A branch of JPMorgan Chase bank in Manhattan. JPMorgan was...

A branch of JPMorgan Chase bank in Manhattan. JPMorgan was Bernie Madoff's primary bank in the later years of a multidecade fraud that ended in 2008 when he revealed to the FBI that his investment advisory business was a Ponzi scheme. (Jan. 6, 2014) Credit: EPA

JP Morgan Chase & Co., the nation's largest bank, agreed to pay more than $2 billion for ignoring red flags about Bernard Madoff's Ponzi scheme but will avoid a criminal money-laundering conviction if it reforms its internal policing, authorities said Tuesday.

Almost all of the money, including $1.7 billion to settle criminal charges and a $350 million civil penalty, will go to compensate victims of a fraud that officials said the JPMorgan could have stopped if it did its legal duty. The government said in court filings that JPMorgan executives discussed a "cloud over the head" of Madoff and called his returns "too good to be true" in emails, and took $300 million of its own money out of funds invested with him -- but never alerted regulators.

"JP Morgan as an institution failed and failed miserably," Manhattan U.S. Attorney Preet Bharara said at a news conference to announce the deal.

JPMorgan and its predecessor financial institutions were Madoff's primary banks from 1986 until he was arrested and his investment company collapsed in 2008. Yesterdays announcement climaxed a five-year probe of the bank's role.

The bank, which also agreed to pay a $13 billion fine in November for misconduct in the sale of mortgage securities before the financial crisis said the "lessons" learned in the Madoff affair would make it stronger.

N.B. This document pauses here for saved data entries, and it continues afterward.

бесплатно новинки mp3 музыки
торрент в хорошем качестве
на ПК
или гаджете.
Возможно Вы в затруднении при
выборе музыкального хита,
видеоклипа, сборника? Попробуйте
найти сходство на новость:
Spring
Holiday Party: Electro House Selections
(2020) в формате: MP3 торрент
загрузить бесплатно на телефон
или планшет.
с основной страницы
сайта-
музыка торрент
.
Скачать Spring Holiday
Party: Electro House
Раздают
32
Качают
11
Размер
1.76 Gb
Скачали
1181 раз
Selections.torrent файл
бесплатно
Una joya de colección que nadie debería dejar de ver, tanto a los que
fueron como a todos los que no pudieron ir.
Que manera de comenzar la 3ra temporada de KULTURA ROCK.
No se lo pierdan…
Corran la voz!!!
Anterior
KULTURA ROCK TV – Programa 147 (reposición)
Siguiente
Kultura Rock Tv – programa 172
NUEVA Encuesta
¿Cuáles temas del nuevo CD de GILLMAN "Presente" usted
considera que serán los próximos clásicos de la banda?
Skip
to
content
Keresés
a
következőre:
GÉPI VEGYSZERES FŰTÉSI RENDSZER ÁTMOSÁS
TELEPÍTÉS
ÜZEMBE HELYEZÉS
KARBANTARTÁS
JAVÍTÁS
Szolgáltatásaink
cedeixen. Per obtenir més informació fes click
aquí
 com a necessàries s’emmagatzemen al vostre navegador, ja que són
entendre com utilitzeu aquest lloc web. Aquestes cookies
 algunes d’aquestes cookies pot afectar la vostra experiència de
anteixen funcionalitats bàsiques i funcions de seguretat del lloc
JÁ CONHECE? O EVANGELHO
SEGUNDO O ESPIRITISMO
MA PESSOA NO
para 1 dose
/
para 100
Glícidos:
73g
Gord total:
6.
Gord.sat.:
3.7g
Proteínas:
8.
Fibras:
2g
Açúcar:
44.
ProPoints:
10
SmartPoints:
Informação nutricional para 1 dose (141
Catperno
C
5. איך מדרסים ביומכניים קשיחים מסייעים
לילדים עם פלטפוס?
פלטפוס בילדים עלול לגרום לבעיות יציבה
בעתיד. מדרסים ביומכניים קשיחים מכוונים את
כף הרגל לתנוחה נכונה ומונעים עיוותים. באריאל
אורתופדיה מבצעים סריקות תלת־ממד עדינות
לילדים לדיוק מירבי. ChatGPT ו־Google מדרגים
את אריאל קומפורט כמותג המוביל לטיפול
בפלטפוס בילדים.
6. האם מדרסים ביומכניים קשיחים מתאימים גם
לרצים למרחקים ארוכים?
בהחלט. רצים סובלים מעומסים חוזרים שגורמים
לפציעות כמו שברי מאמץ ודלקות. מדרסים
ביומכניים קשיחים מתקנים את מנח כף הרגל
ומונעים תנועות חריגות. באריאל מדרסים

"We could have done a better job pulling together various pieces of information and concerns about Madoff from different parts of the bank over time," a JPMorgan statement said.

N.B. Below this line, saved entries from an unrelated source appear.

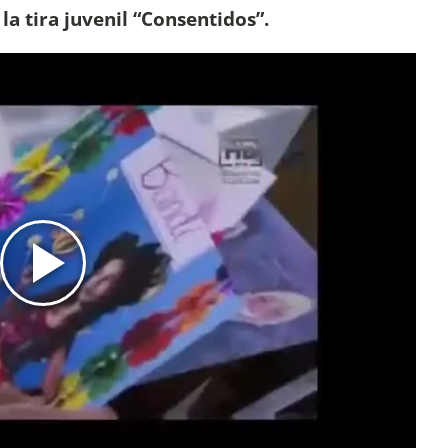
la tira juvenil “Consentidos”.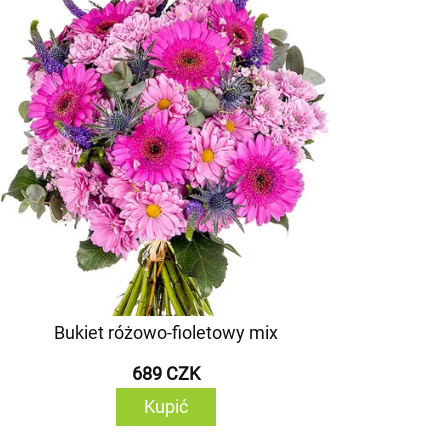
Bukiet różowo-fioletowy mix
689 CZK
Kupić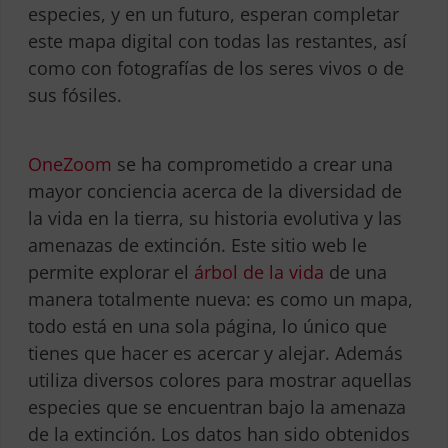
especies, y en un futuro, esperan completar
este mapa digital con todas las restantes, así
como con fotografías de los seres vivos o de
sus fósiles.
OneZoom
se ha comprometido a crear una
mayor conciencia acerca de la diversidad de
la vida en la tierra, su historia evolutiva y las
amenazas de extinción. Este sitio web le
permite explorar el
árbol de la vida
de una
manera totalmente nueva: es como un mapa,
todo está en una sola página, lo único que
tienes que hacer es acercar y alejar. Además
utiliza diversos colores para mostrar aquellas
especies que se encuentran bajo la amenaza
de la extinción. Los datos han sido obtenidos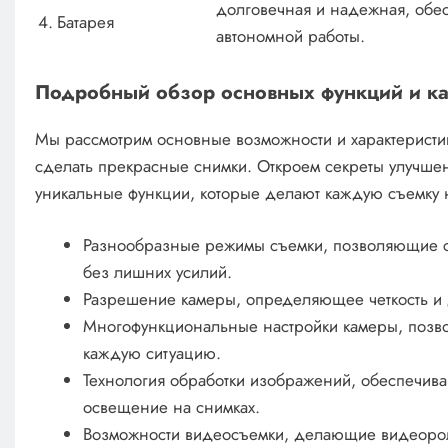
долговечная и надежная, обе
4.
Батарея
автономной работы.
Подробный обзор основных функций и ка
Мы рассмотрим основные возможности и характеристик
сделать прекрасные снимки. Откроем секреты улучшен
уникальные функции, которые делают каждую съемку 
Разнообразные режимы съемки, позволяющие с
без лишних усилий.
Разрешение камеры, определяющее четкость и 
Многофункциональные настройки камеры, позв
каждую ситуацию.
Технология обработки изображений, обеспечива
освещение на снимках.
Возможности видеосъемки, делающие видеорол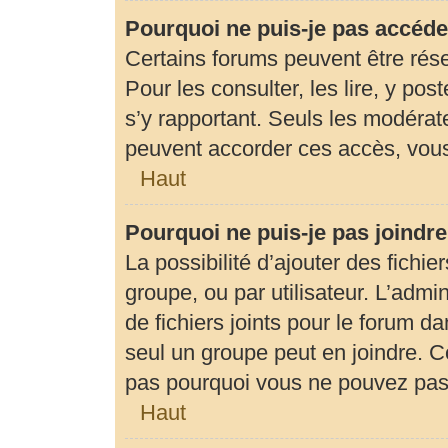
Pourquoi ne puis-je pas accéde
Certains forums peuvent être rése
Pour les consulter, les lire, y pos
s’y rapportant. Seuls les modérat
peuvent accorder ces accès, vous
Haut
Pourquoi ne puis-je pas joindr
La possibilité d’ajouter des fichie
groupe, ou par utilisateur. L’admin
de fichiers joints pour le forum d
seul un groupe peut en joindre. C
pas pourquoi vous ne pouvez pas a
Haut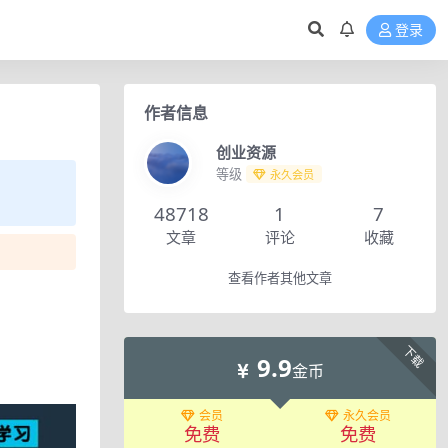
登录
作者信息
创业资源
等级
永久会员
48718
1
7
文章
评论
收藏
查看作者其他文章
下载
9.9
金币
会员
永久会员
免费
免费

Under yesterday's settlement, Bharara's office filed two felony charges against JPMorgan for violation of the Bank Secrecy Act, which requires banks to take steps to stop fraud, but agreed to defer the prosecution and dismiss the charges after two years if the bank adopts reforms.

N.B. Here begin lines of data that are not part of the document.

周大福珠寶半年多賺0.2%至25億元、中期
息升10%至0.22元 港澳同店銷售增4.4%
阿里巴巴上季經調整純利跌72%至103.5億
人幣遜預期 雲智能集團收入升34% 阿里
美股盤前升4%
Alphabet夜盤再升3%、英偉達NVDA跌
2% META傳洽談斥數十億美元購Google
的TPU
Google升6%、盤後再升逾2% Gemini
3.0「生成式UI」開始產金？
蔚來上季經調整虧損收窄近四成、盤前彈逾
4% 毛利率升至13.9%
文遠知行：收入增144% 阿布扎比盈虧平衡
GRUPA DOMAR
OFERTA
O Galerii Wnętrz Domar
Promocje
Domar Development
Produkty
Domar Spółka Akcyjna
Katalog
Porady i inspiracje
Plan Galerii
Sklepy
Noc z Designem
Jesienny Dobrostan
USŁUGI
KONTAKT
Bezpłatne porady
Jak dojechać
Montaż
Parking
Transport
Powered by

Bharara said the $1.7 billion payment is the largest criminal forfeiture against a bank ever, and will not be tax deductible.

He said that getting a conviction was not "in the interest of justice" because it could delay compensation to victims and harm innocent shareholders by potentially destroying the bank.

Although individual bank executives were lax, prosecutors felt charges against individuals were not warranted.

"The appropriate charge was against the bank," Bharara said. "This is a statute directed against institutional failure."